Of course, those who would destroy the president using any means necessary mewl and cry and suggest (at the top of their lungs) "Repeal!" Of course, those who would preserve the presidency for the incumbent posture and brag and suggest (also at the top of their lungs) "Leadership!"
Neither should count for a glass of yellow creek water.
What should count is that the divide that has separated Americans from affordable, accessible healthcare, a River of Gold built on the greed of the drug industry, the medical corporate giants, the insurance industry, even Madison Avenue (always remember, no one makes more money off the advertising for expensive medical procedures) has now been bridged.
We now will see whether we will move to simply destroy that bridge via repeal, or seize the chance to cross it and pave a better road.
You see, over the last two years most of the really strong criticism of the law has been rooted in what the fear-mongers have been driving as their catch phrase. "What does this new law mean for me?" The question, granting a new global economy we must compete in and a world increasingly willing to purchase its goods elsewhere, should be "What does this new law do for us?" How does it affect our future? Our future.

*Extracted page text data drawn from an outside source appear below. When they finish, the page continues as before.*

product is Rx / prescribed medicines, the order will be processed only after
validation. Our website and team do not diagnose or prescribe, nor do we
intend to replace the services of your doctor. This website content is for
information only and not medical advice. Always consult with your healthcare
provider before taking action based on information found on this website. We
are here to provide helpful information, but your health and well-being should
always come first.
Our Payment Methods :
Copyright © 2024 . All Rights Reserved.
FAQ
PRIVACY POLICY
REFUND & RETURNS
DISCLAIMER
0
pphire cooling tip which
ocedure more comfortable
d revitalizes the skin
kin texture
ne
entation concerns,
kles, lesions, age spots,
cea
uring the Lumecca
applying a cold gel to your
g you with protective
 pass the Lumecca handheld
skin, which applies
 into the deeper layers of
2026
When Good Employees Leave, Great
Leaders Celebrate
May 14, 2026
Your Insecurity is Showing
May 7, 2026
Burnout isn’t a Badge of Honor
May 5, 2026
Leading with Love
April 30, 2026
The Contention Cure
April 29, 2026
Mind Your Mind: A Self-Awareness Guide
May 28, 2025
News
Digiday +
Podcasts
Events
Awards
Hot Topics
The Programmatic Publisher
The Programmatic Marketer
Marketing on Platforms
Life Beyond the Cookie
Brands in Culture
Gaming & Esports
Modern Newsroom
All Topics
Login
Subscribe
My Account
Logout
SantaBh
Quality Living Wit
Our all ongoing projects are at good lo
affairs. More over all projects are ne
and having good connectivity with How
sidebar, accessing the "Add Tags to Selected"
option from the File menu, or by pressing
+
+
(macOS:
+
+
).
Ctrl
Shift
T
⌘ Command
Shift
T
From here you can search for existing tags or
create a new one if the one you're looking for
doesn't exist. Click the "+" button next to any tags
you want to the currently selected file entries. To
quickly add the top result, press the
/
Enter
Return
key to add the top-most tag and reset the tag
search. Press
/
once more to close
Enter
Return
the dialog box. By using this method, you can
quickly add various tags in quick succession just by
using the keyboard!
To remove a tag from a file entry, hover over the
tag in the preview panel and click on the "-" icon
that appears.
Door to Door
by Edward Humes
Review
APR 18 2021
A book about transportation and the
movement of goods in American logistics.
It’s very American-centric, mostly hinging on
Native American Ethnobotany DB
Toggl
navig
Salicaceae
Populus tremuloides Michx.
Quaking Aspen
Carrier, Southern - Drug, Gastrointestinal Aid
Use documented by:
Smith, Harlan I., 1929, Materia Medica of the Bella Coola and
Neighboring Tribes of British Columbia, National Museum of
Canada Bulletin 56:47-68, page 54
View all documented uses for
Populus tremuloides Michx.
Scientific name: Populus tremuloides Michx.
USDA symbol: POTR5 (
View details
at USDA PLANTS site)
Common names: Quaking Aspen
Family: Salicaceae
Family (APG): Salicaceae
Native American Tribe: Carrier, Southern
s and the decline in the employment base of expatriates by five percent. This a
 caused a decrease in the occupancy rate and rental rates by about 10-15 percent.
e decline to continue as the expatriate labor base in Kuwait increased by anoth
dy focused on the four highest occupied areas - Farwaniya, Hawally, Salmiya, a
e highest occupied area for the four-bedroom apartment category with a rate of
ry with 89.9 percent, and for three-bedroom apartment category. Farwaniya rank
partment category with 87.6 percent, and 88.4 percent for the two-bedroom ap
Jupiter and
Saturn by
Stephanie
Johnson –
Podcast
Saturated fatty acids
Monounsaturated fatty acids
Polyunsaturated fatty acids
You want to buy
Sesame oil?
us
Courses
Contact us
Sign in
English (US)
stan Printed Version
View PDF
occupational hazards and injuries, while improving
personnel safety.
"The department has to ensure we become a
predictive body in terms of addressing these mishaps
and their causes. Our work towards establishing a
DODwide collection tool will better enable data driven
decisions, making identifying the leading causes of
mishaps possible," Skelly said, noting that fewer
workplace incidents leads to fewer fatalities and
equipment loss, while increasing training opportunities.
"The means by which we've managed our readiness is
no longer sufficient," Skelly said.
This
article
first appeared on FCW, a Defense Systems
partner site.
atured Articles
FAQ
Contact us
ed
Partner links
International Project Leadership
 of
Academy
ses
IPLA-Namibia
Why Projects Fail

A long time ago, someone once said along the lines that as we rejoice together in the Joy of the One, we must also divide the Sorrows of All.
"Me" can't win this. The law is certainly flawed and will require a lot of revamping and re-structuring, and I frankly am not sure Congress is up to it. But simply blowing up this new bridge, no matter how ugly and frail it may appear today, will just put all of us in that river, already at our feet and rising.
Using our "division of sorrows," as Americans have throughout history, and collectively working to strengthen, and make more serviceable the device at hand, is by far the best, most logical, and least polarizing choice. There is no timber in that bridge that can't be reviewed, replaced or moved. But if the forces that contended in its building just allow it to go down into the deep, and then remain separated by partisan rhetoric on either shore, the drowning will begin in earnest.
The debate has been ongoing and, where it has been civil and rooted in factual argumentation it has been productive. But America is tiring of the invective and the genuine mean-spirited partisanship that has developed. Let's move on, do what we do, make it work and work better, and refuse to allow either Democrats or Republicans to take credit for what finally gets done.
Health care is not a party issue. It is a people issue. We the people will solve it, not we the party. No looking back, just forward from here together.
Perdue, D-Wayne, is chairman of the House Health and Human Resources Committee.